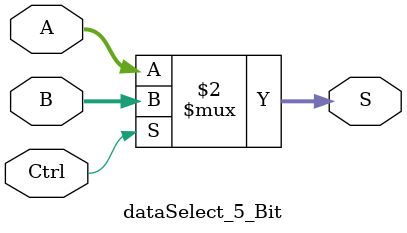
<source format=v>
module dataSelect_5_Bit(A, B, Ctrl, S);
  input [4:0] A, B; //Á½¸öÊý¾Ý
  input Ctrl; //¿ØÖÆÐÅºÅ
  output [4:0] S;
  assign S = (Ctrl == 1'b0 ? A : B);
endmodule
</source>
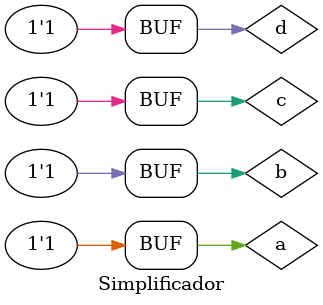
<source format=v>

module simplificadorA (s,a,c);
input a,c;
output s;
wire f;
not NOT1 (f,a);
and AND1 (s,f,c);
endmodule//endsimplifidadorA
module simplificadorB (s,a,b,c);
input a,b,c;
output s;
wire f;
not NOT2 (f,b);
and AND2 (s,a,f,c);
endmodule //endsimplificadorB
module simplificadorC (s,a,b,d);
input a,b,d;
output s;
wire f;
not NOT3 (f,d);
and AND3 (s,a,b,f);
endmodule //endsimplificadorC
// ---------------------
// -- test Simplificador
// ---------------------

module Simplificador;
 reg   a, b, c, d;
 wire  s, s1, s2, s3;
          // instancia
simplificadorA SA(s1,a,c);
simplificadorB SB(s2,a,b,c);
simplificadorC SC(s3,a,b,d);
or OR1 (s,s1,s2,s3);
initial begin: start
a=0; b=0; c=0; d=0;
end
 
          // parte principal
 initial begin : main
      $display("Guia 08_01 - Pedro Siqueira - 405830");
      $display("Simplificador");
 	   $monitor("%b%b%b%b = %b", a, b, c, d, s);
 		#1 a=0; b=0; c=0; d=1;
		#1 a=0; b=0; c=1; d=0;
		#1 a=0; b=0; c=1; d=1;
		#1 a=0; b=1; c=0; d=0;
		#1 a=0; b=1; c=0; d=1;
		#1 a=0; b=1; c=1; d=0;
		#1 a=0; b=1; c=1; d=1;
		#1 a=1; b=0; c=0; d=0;
		#1 a=1; b=0; c=0; d=1;
		#1 a=1; b=0; c=1; d=0;
		#1 a=1; b=0; c=1; d=1;
		#1 a=1; b=1; c=0; d=0;
		#1 a=1; b=1; c=0; d=1;
		#1 a=1; b=1; c=1; d=0;
	   #1 a=1; b=1; c=1; d=1;
		
 end

endmodule // test

</source>
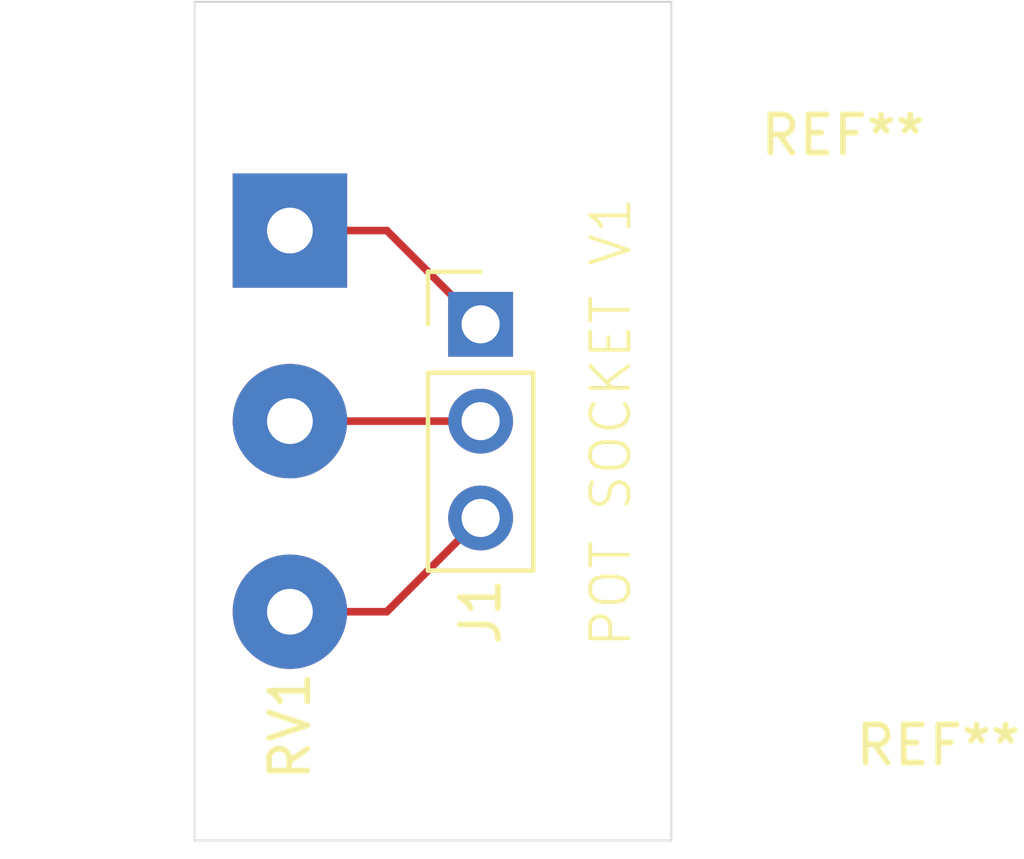
<source format=kicad_pcb>
(kicad_pcb
	(version 20241229)
	(generator "pcbnew")
	(generator_version "9.0")
	(general
		(thickness 1.6)
		(legacy_teardrops no)
	)
	(paper "A4")
	(layers
		(0 "F.Cu" signal)
		(2 "B.Cu" signal)
		(9 "F.Adhes" user "F.Adhesive")
		(11 "B.Adhes" user "B.Adhesive")
		(13 "F.Paste" user)
		(15 "B.Paste" user)
		(5 "F.SilkS" user "F.Silkscreen")
		(7 "B.SilkS" user "B.Silkscreen")
		(1 "F.Mask" user)
		(3 "B.Mask" user)
		(17 "Dwgs.User" user "User.Drawings")
		(19 "Cmts.User" user "User.Comments")
		(21 "Eco1.User" user "User.Eco1")
		(23 "Eco2.User" user "User.Eco2")
		(25 "Edge.Cuts" user)
		(27 "Margin" user)
		(31 "F.CrtYd" user "F.Courtyard")
		(29 "B.CrtYd" user "B.Courtyard")
		(35 "F.Fab" user)
		(33 "B.Fab" user)
		(39 "User.1" user)
		(41 "User.2" user)
		(43 "User.3" user)
		(45 "User.4" user)
	)
	(setup
		(pad_to_mask_clearance 0)
		(allow_soldermask_bridges_in_footprints no)
		(tenting front back)
		(pcbplotparams
			(layerselection 0x00000000_00000000_55555555_5755f5ff)
			(plot_on_all_layers_selection 0x00000000_00000000_00000000_00000000)
			(disableapertmacros no)
			(usegerberextensions no)
			(usegerberattributes yes)
			(usegerberadvancedattributes yes)
			(creategerberjobfile yes)
			(dashed_line_dash_ratio 12.000000)
			(dashed_line_gap_ratio 3.000000)
			(svgprecision 4)
			(plotframeref no)
			(mode 1)
			(useauxorigin no)
			(hpglpennumber 1)
			(hpglpenspeed 20)
			(hpglpendiameter 15.000000)
			(pdf_front_fp_property_popups yes)
			(pdf_back_fp_property_popups yes)
			(pdf_metadata yes)
			(pdf_single_document no)
			(dxfpolygonmode yes)
			(dxfimperialunits yes)
			(dxfusepcbnewfont yes)
			(psnegative no)
			(psa4output no)
			(plot_black_and_white yes)
			(sketchpadsonfab no)
			(plotpadnumbers no)
			(hidednponfab no)
			(sketchdnponfab yes)
			(crossoutdnponfab yes)
			(subtractmaskfromsilk no)
			(outputformat 1)
			(mirror no)
			(drillshape 0)
			(scaleselection 1)
			(outputdirectory "gerbers/")
		)
	)
	(net 0 "")
	(net 1 "Net-(J1-Pin_3)")
	(net 2 "Net-(J1-Pin_2)")
	(net 3 "Net-(J1-Pin_1)")
	(footprint "Potentiometer_THT:Potentiometer_Alps_RK163_Single_Horizontal" (layer "F.Cu") (at 145 95))
	(footprint "MountingHole:MountingHole_2.2mm_M2" (layer "F.Cu") (at 152.5 92.5))
	(footprint "Connector_PinHeader_2.54mm:PinHeader_1x03_P2.54mm_Vertical" (layer "F.Cu") (at 150 97.46))
	(footprint "MountingHole:MountingHole_2.2mm_M2" (layer "F.Cu") (at 152.5 107.5))
	(gr_rect
		(start 142.5 89)
		(end 155 111)
		(stroke
			(width 0.05)
			(type default)
		)
		(fill no)
		(layer "Edge.Cuts")
		(uuid "fa3a1404-855c-4d7c-87fe-2046a67b17e3")
	)
	(gr_text "POT SOCKET V1"
		(at 154 106 90)
		(layer "F.SilkS")
		(uuid "915ad287-9d00-4b30-a9c7-68a423c3d310")
		(effects
			(font
				(size 1 1)
				(thickness 0.1)
			)
			(justify left bottom)
		)
	)
	(segment
		(start 147.54 105)
		(end 150 102.54)
		(width 0.2)
		(layer "F.Cu")
		(net 1)
		(uuid "690820fd-701c-4a06-86a2-76d8a4025593")
	)
	(segment
		(start 145 105)
		(end 147.54 105)
		(width 0.2)
		(layer "F.Cu")
		(net 1)
		(uuid "eed8ac79-89cd-4c4a-ab05-72ae339f2e5f")
	)
	(segment
		(start 145 100)
		(end 150 100)
		(width 0.2)
		(layer "F.Cu")
		(net 2)
		(uuid "dcd0526e-d86a-41e2-bd4b-2edc4ae65232")
	)
	(segment
		(start 147.54 95)
		(end 150 97.46)
		(width 0.2)
		(layer "F.Cu")
		(net 3)
		(uuid "6975cdd5-5990-4656-acc5-e4ca3a603e6b")
	)
	(segment
		(start 145 95)
		(end 147.54 95)
		(width 0.2)
		(layer "F.Cu")
		(net 3)
		(uuid "a0b1658a-246e-42ee-8a80-3d2e2b205873")
	)
	(embedded_fonts no)
)

</source>
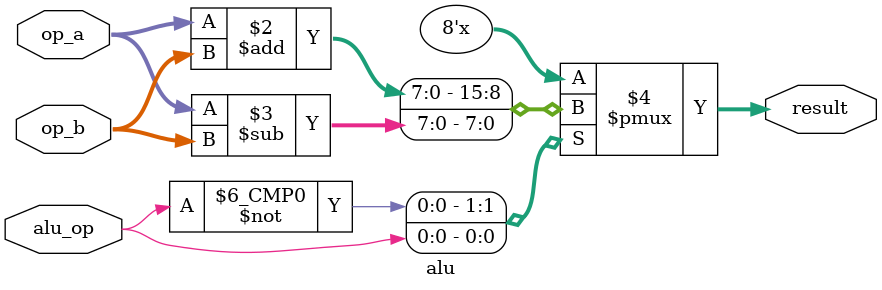
<source format=v>
module alu(
	input wire [7:0] op_a,  // Operand A
	input wire [7:0] op_b,  // Operand B
	input wire alu_op,      // ALU Operation: 0=ADD, 1=SUB
	output reg [7:0] result  // Operation result
);

// ALU運算邏輯
always @(*) begin
	 case (alu_op)
		1'b0: result = op_a + op_b;  //加法
		1'b1: result = op_a - op_b;  //減法
		default: result = 8'd0;      //預設(安全設計)
	 endcase
end
endmodule
</source>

++++++++

- Brief:
The answer must consist of each line in the entries above that includes "initial".

- Exercise response:
initial begin: start
 initial begin : main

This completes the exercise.